“Not again!” That’s all I could think when I started getting emails a few weeks ago that there was a new campaign against accreditation of TWU’s law school.
A group of us at Trinity Western started working in earnest on a proposal for a law school over five years ago. We visited American Christian law schools. We read books on the latest law school theories. We developed a vision, then a framework, then a curriculum to support the vision. We met with lawyers, judges, professors, and law deans in Canada. We consulted with the BC Law Society and the BC branch of the Canadian Bar Association. We revised our proposal. We prayed.
Finally, in June 2012, we submitted our proposal to the BC Minister of Advanced Education and to the Federation of Law Societies of Canada. Because it is a professional program, we require government approval and that of the professional association.
A great deal of controversy arose over the proposal.
It’s all because the university has a community covenant. Some people hate the very idea of constraints on behaviour. But faculty, staff, and students agree to abide by its guidelines. Aside from encouraging a variety of positive behaviours such as love, joy, peace, wellness, and respect for others, we all agree to keep sexual intimacy for marriage. As in many evangelical Christian communities, marriage is defined as being between a man and a woman.
Trinity Western has faced opposition to approval of its professional programs in the past. In the mid-1990s, the university brought a legal challenge to a negative decision on its education program. The Supreme Court of Canada ruled in our favour in 2001. It was that ruling that led us to believe that we would be accredited when it came to a law school. Surely lawyers would recognize the ruling of the Supreme Court of Canada!
Both the BC Minister of Advanced Education and the Federation of Law Societies of Canada granted approval to the proposal in December 2013. After heated media debate, the Federation had set up a Special Advisory Committee just to deal with Trinity Western’s Community Covenant. The special committee concluded that there is “no public interest reason to exclude future graduates of the program from law society bar admission programs.”
But that was not sufficient for those who stand opposed to Trinity Western. Those opposed have been writing letters and lobbying at provincial law societies. Many of these law societies had delegated their responsibility to accredit new law schools to the Federation, but they are being urged to take that responsibility back.
This means that Trinity Western is now facing several different processes across the country. The Nova Scotia Barristers’ Society is holding a public hearing and inviting written submissions. The Law Society of British Columbia has invited public submissions. Ontario will have some process yet to be determined.
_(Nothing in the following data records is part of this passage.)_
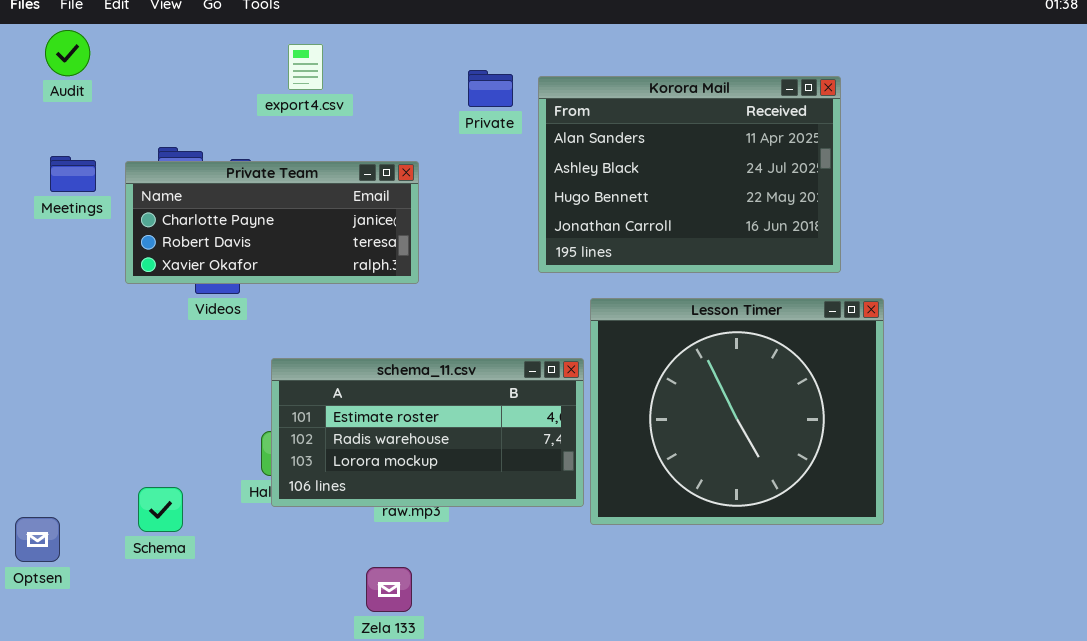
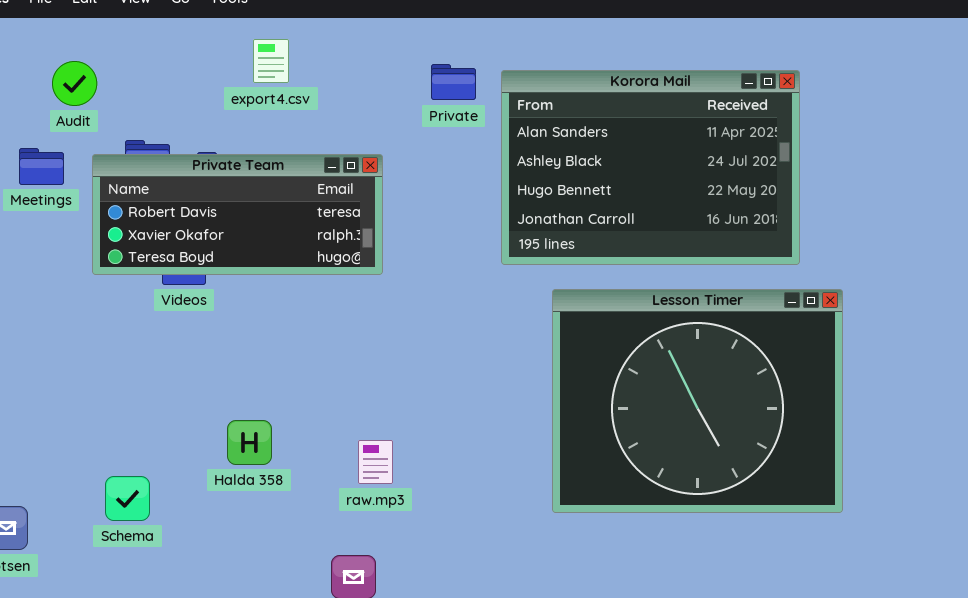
Audit: [45,30,90,76] -> [52,61,97,106], moved
Private Team: [125,161,419,284] -> [92,154,383,275], scrolled down 1 row
schema_11.csv: [271,358,584,507] -> none, closed

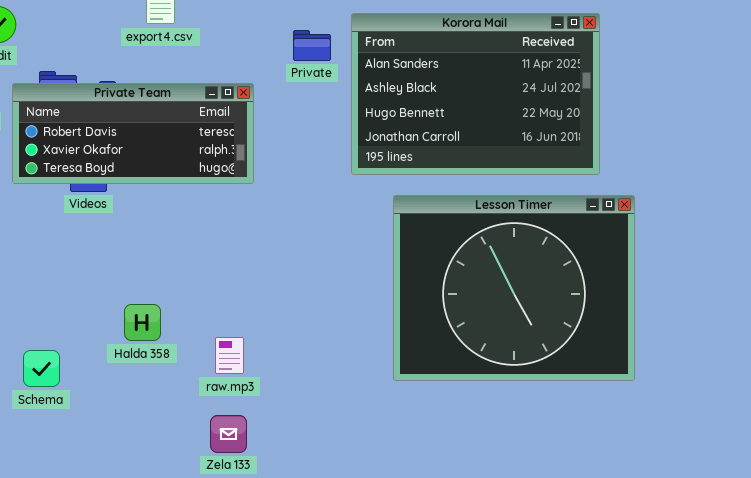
Private: [431,64,476,100] -> [293,30,331,61], moved
raw.mp3: [358,440,393,484] -> [215,337,244,374], moved

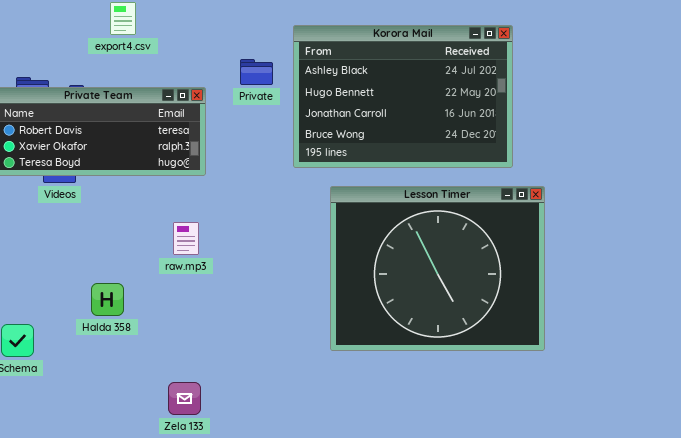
Korora Mail: [351,13,600,175] -> [293,25,513,168], scrolled down 1 row
Private: [293,30,331,61] -> [240,59,273,85], moved
raw.mp3: [215,337,244,374] -> [173,222,199,255], moved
Law faculties across the country are passing resolutions denouncing Trinity Western. It is hard to be a Christian law student or professor these days!
Some of these law school resolutions make personal attacks on faculty and administration at Trinity Western. The UBC law school resolution suggests that the Law Society should consider disbarring any lawyer who works at Trinity Western and enforces the Community Covenant. No doubt they are aware that the president and vice-provost of the university are lawyers.
Another letter from a University of Saskatchewan professor questioned whether a law school at a university which recognizes divine law will teach students about the rule of law, an important legal concept meaning that everyone is subject to the law. The rule of law also implies accepting Supreme Court of Canada decisions, like TWU v. BCCT. But this professor was arguing against that very Supreme Court decision.
Ultimately, however, the fuss is over the Community Covenant and its definition of marriage. The question is whether there is one imposed definition of marriage or whether we have marriage pluralism in Canada.
The Civil Marriage Act redefined marriage in 2005 for civil purposes. It specifically states “nothing in this Act affects the guarantee of freedom of conscience and religion and, in particular, the freedom of members of religious groups to hold and declare their religious beliefs” and “it is not against the public interest to hold and publicly express diverse views on marriage.” That seems clear enough.
But it is not clear enough for law deans, law professors, and lawyers. They want one definition imposed on everyone. Never mind that marriage has been a religious practice for 2000 years. The state redefined marriage and everyone, including churches, must fall into line.
This rides roughshod over freedom of religion and equality on the basis of religion as guaranteed in the Charter. It also ignores the painstaking care the Federation took to consider all the issues.
Let’s hope reason rules the day and lawyers and law professors respect what the law says.